Not as fast as claimed

Support software, supplied on CD, includes a well laid-out driver, which offers support for page collation, multiple pages per sheet, watermarks and control of duplex print, which is standard on the E260DN. There's also a network support applet, so you can access printer status from any machine running it. Both PCL 6 and PostScript Level 3 are provided in emulation, and there are drivers available for Windows 2000 upwards, Mac from OS 9 onwards, and several species of Linux.

Lexmark E260DN

Is this fiddly wire really necessary? Er... no

Lexmark claims a speed of 33ppm for this machine, but it's hard to see how it arrives at this figure. We started testing with a standard, five-page text document and timed, as always, from clicking OK in the Print dialog, to the last page arriving in the output tray. This takes account of processing time, as well as physical printing and is a more practical measure, as you can't do anything with a document until the printer has finished producing it.

The five-page test completed in 19 seconds, equivalent to 15.8ppm - less than half the stated figure. Running a 20-page document, where processing time is a smaller proportion of the complete print, increased the measured speed to 20ppm, but this is still less than two-thirds of the spec sheet figure.

Source information ->
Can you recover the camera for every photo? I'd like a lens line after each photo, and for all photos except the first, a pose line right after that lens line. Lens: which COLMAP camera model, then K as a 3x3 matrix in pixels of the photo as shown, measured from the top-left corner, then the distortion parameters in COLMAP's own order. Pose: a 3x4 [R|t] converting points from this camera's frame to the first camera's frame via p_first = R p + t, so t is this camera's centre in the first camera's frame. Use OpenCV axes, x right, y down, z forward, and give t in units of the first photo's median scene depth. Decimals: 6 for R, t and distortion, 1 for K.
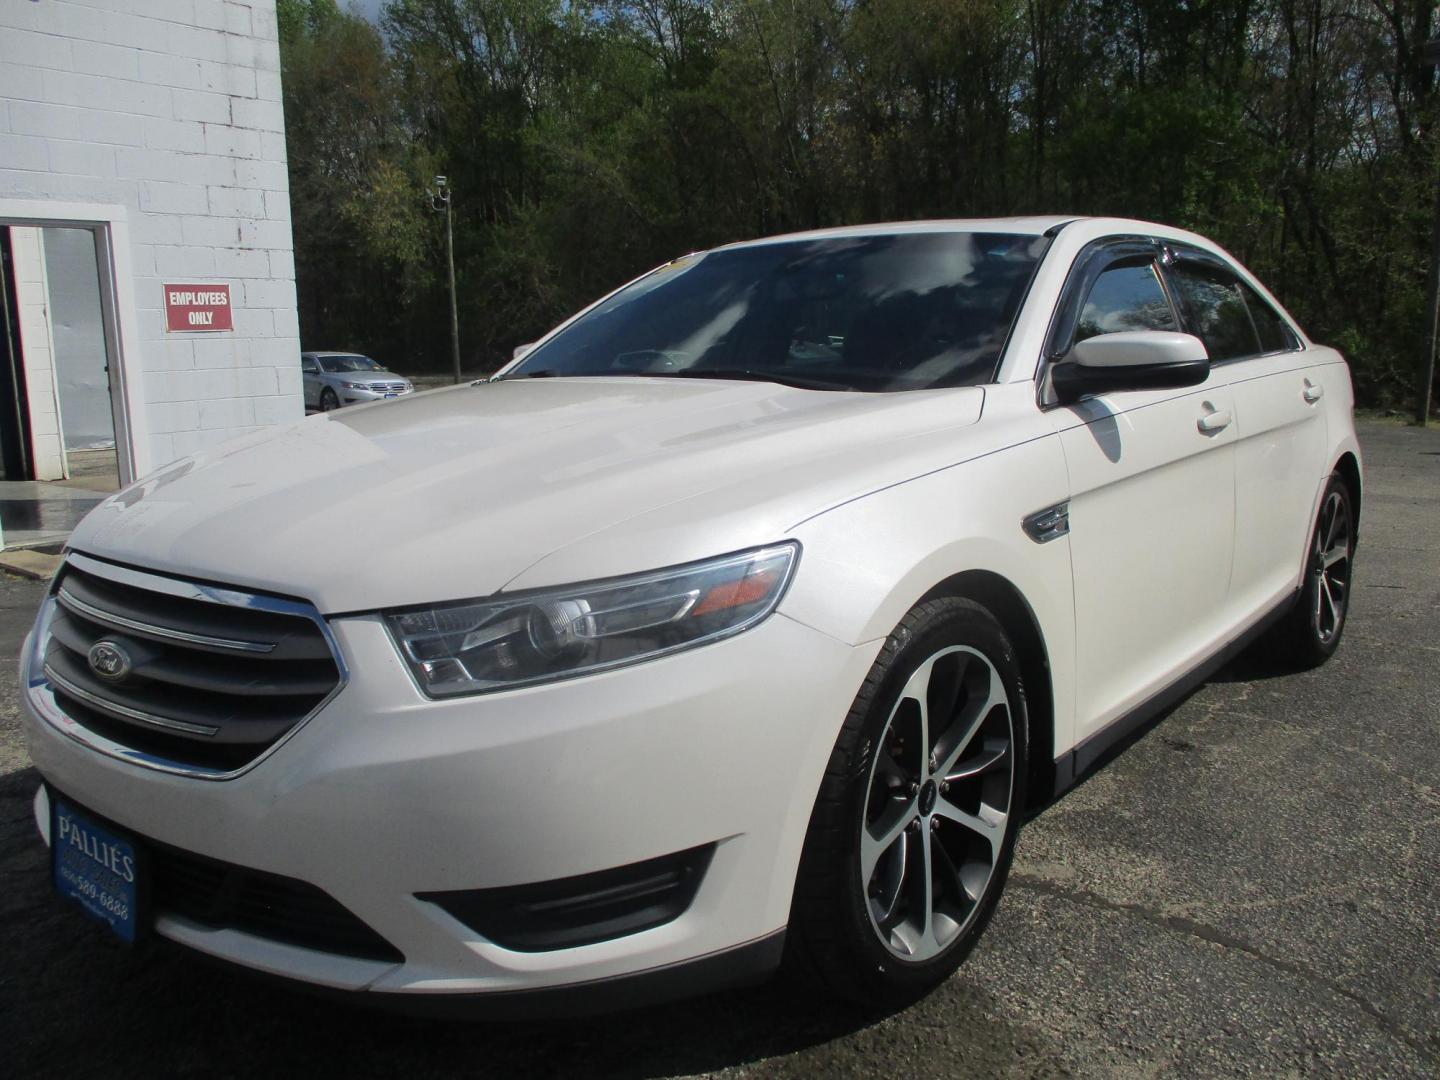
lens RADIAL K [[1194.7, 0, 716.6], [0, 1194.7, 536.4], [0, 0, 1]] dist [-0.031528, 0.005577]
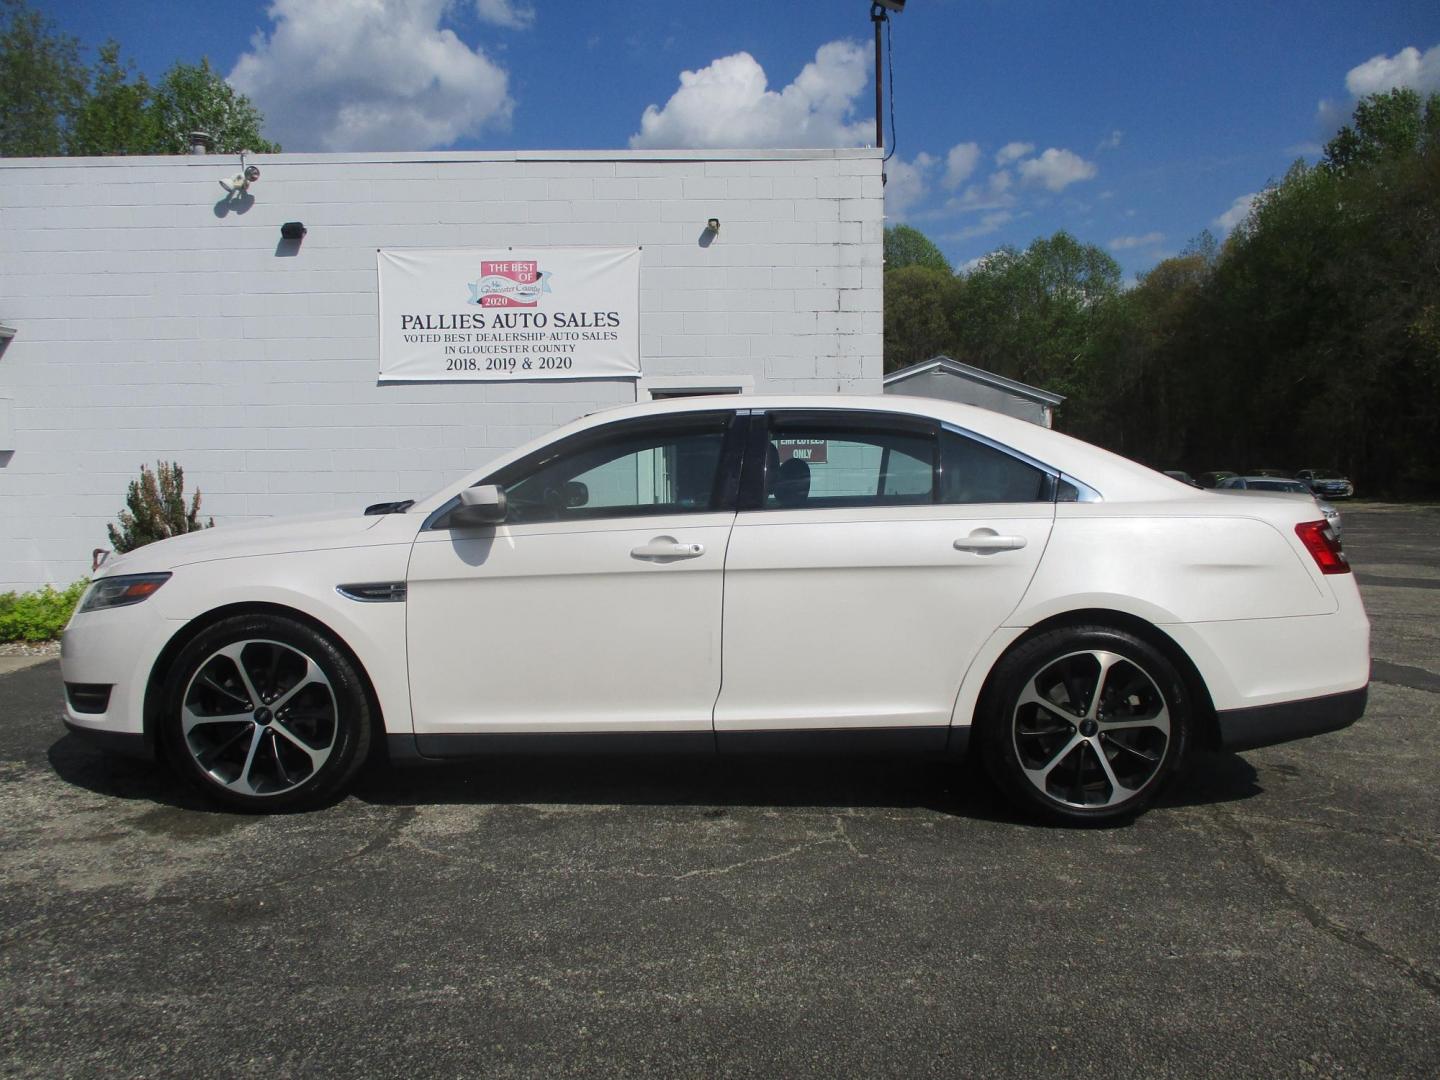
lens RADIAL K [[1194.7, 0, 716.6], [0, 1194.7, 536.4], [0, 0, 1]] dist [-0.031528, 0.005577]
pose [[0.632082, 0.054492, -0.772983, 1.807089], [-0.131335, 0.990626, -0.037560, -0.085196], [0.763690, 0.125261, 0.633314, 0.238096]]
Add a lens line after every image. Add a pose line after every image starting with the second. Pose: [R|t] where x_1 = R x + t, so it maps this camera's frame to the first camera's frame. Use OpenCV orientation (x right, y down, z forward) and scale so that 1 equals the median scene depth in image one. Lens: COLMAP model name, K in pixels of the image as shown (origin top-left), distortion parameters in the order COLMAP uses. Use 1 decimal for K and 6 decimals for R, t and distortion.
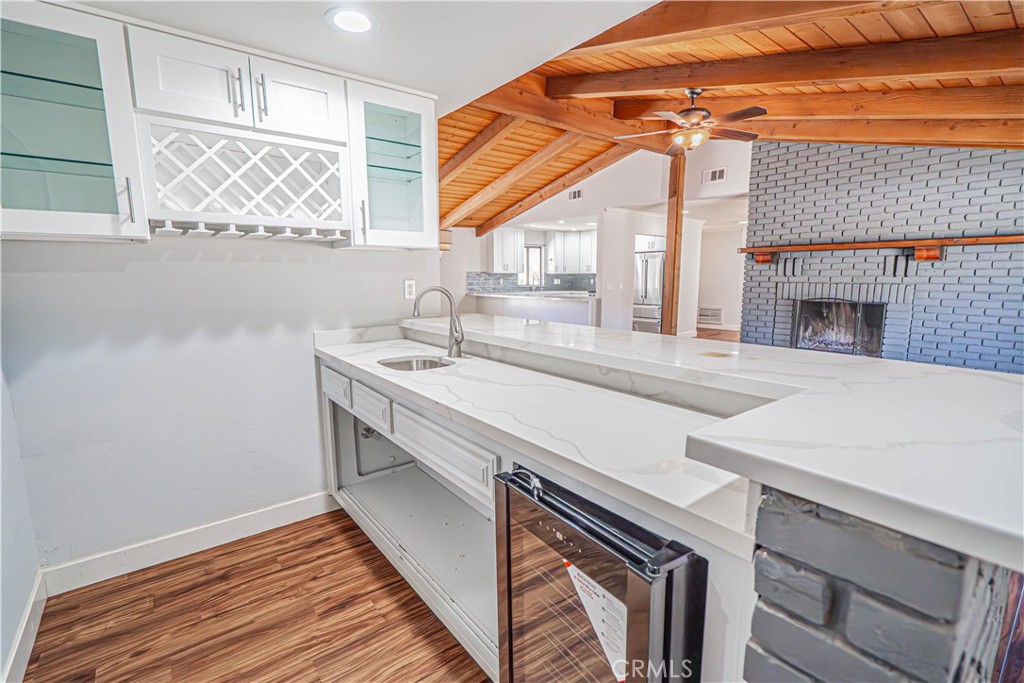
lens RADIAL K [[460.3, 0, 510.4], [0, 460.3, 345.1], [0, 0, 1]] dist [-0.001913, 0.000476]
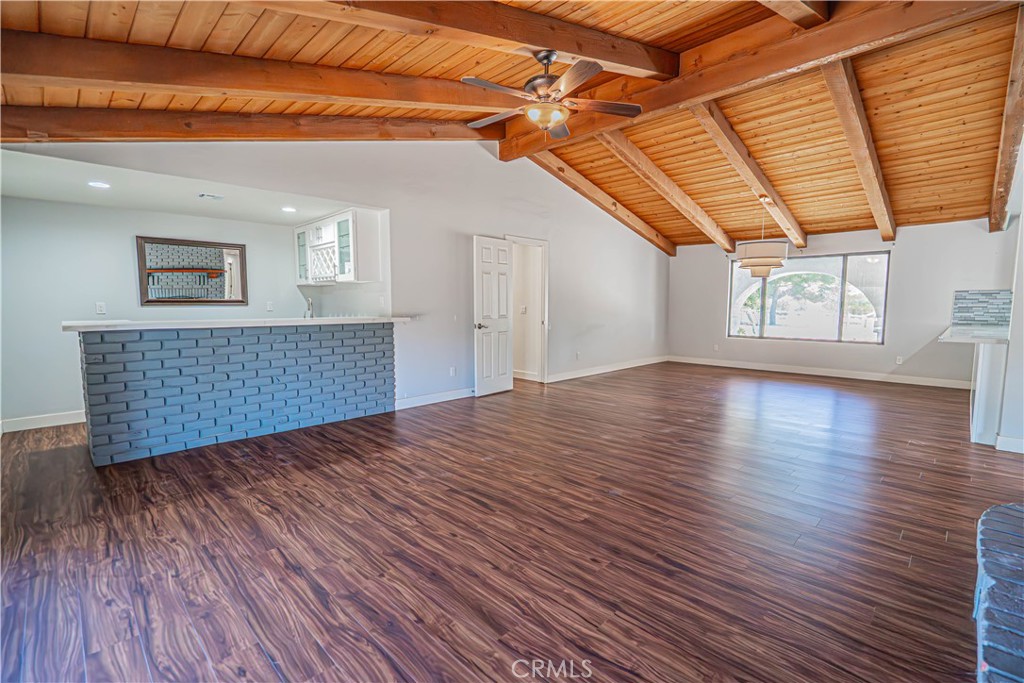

Exercises to complete ->
**1.** Summarize the Lexmark E260DN printer review in two sentences.
**2.** Answer these questions from the printer review:
(a) Which two emulations are provided?
(b) What print speed does Lexmark claim for the machine?
(c) How long did the five-page test take to complete?
**3.** Extend the Lexmark E260DN printer review past its final sentence.
The listing plays no part in this work.

Expected results ->
**1.** The Lexmark E260DN comes with a driver that supports page collation, multiple pages per sheet, watermarks and duplex control, along with a network applet for checking printer status, PCL 6 and PostScript Level 3 emulation, and drivers for Windows, Mac and Linux. Timed from clicking OK to the last page reaching the tray, it printed at 15.8ppm on a five-page document and 20ppm on a 20-page one, well below Lexmark's claimed 33ppm.

**2.**
(a) PCL 6 and PostScript Level 3
(b) 33ppm
(c) 19 seconds

**3.**
When we switched to draft mode, a trick most printer manufacturers use to produce their headline speeds, there wasn't much of an improvement. The 20-page test, which completed in a minute in normal mode, only speeded up by five seconds when we printed in draft, giving a draft mode speed of just under 22ppm.

The only way we can see Lexmark could reach 33ppm is printing pages with very little text on them, not typical of most office documents. Printing a five-page text and graphics document took 16 seconds, or 18.8ppm - slightly faster than the all-text pages.

Lexmark E260DN

Well ventilated

Printing the 20-page document in duplex mode produced a speed of 7.5ppm or 15 sides per minute. It’s very unusual for duplex print to take only a third longer than single-sided output and this is a pretty good result for a machine costing under £200.